# Convert a voltage from 0-12V into a resistance from 0-264 ohm

I have a fuel sender that works on 12V and sends the reading to the engine. The engine wont start with it disconnected (hence the diode). What I need is to copy the resistance of the fuel sender using the voltage output by the fuel sender to create an equivalent resistance value between 0 and 264 (or somewhere inbetween but 264 is the maximum)

I have looked into using a arduino to read the fuel sender signal with a voltage divider in between and a digital potentiometers but the digital pots have a minimum resistance of 1k which is far too high for this application. I also tried using PWM to control the signal into the cerbo gx however it does not work. I could not find a simple explaination of how to use a JFET as a voltage controlled resistor for a specific range if this is possible what is the recommended layout?

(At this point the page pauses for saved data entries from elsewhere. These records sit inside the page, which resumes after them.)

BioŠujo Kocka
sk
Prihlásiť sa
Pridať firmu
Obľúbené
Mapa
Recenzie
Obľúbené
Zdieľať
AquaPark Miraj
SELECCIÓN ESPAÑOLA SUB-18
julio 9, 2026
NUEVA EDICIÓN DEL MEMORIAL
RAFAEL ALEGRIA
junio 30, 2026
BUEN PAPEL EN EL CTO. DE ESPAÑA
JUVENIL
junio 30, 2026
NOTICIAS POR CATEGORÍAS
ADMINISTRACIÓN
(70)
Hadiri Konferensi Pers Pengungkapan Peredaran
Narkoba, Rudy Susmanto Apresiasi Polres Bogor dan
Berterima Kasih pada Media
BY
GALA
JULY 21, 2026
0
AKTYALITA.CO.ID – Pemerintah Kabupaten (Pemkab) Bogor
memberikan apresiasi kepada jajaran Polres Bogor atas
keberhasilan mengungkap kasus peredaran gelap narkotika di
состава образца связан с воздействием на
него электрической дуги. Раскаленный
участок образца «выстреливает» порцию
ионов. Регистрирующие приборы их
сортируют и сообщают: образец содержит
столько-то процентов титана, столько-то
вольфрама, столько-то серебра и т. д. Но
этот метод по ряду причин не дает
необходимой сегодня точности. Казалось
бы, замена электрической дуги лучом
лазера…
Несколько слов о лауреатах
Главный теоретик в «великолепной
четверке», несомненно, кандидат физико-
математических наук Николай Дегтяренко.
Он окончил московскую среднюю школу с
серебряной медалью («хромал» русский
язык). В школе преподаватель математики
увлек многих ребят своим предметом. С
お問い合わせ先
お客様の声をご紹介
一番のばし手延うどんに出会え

Is there a way to do this as per the diagram or otherwise without fitting another fuel sender in the tank?

Note: The Ameter is a guess at how the cerbo gx (fuel reader input) determines the resistance and outputs a number.

• Is the voltage across the variable resistor relatively constant? Apr 16 at 7:01
• There is a way to make it work with MCU. You just have to make your own digital pot out of a bunch of identical resistors connected in series and one or more analog MUXes. However I feel pure analog solution would be much more elegant and reliable. Apr 16 at 8:19
• Use a servo to turn a potentiometer? Apr 16 at 9:13
• Most likely you can fool the input by sinking current. If you have a DC current sink, the input will see it as a resistor. The DC current sink will sink a current controlled by the sending unit voltage. Apr 16 at 9:26
• I agree with @mkeith. I think you have come up with a solution and are asking us how to make it work. Instead describe the problem (what the device is and how it was supposed to work) and ask for help with a solution on how to drive the old device (a fuel guage?) with your new sensor / transmitter. Apr 16 at 10:52

That's a really tricky circuit since you don't actually know what will your simulated resistor will be subjected to… AC? DC? Pulses? sensor calibrators have such emulation circuitry and they have specified all of the limits in the user manual.

The simplest thing is to design for DC, assuming something like an 5-18V supply for your sensor excitation. 5V since it could be driven from some logic supply, 18V since it's the maximum 'safe' value found on electrical systems in car, usually.

Another thing is how is your resistor 'floating' in the electrical circuit: is it powered from the supply and read from the low side, grounded and the current read from the top or what else? In the general case you should assume both terminals in the supply range.

Sadly a digital pot is not really feasible because of the needed range: they usually work in the range of kiloohms. 264 ohm is really a low value for a level pot, it's almost 50 mA (that would also out of the range of most digital pots).

To emulate a resistor you need to check both voltage and current. Luckily your is a slow system so you can delegate the computation in software. I'd do it like this:

• Measure the voltage at the terminals of the 'resistor'; a difference amplifier is perfect for the job;
• Using a shunt measure the current on the 'resistor'; another difference amplifier with some more gain (they call them current sense amplifiers);
• Some transistor (BJT or MOSFET doesn't really matter) driven by an opamp using a signal from some PWM channel: integrating the PWM with a capacitor you will adjust the base currrent/gate voltage and so the current sink by the transistor.

The tricky part is referring the transistor emitter/source to the low terminal (which is somewhere about ground in the general case).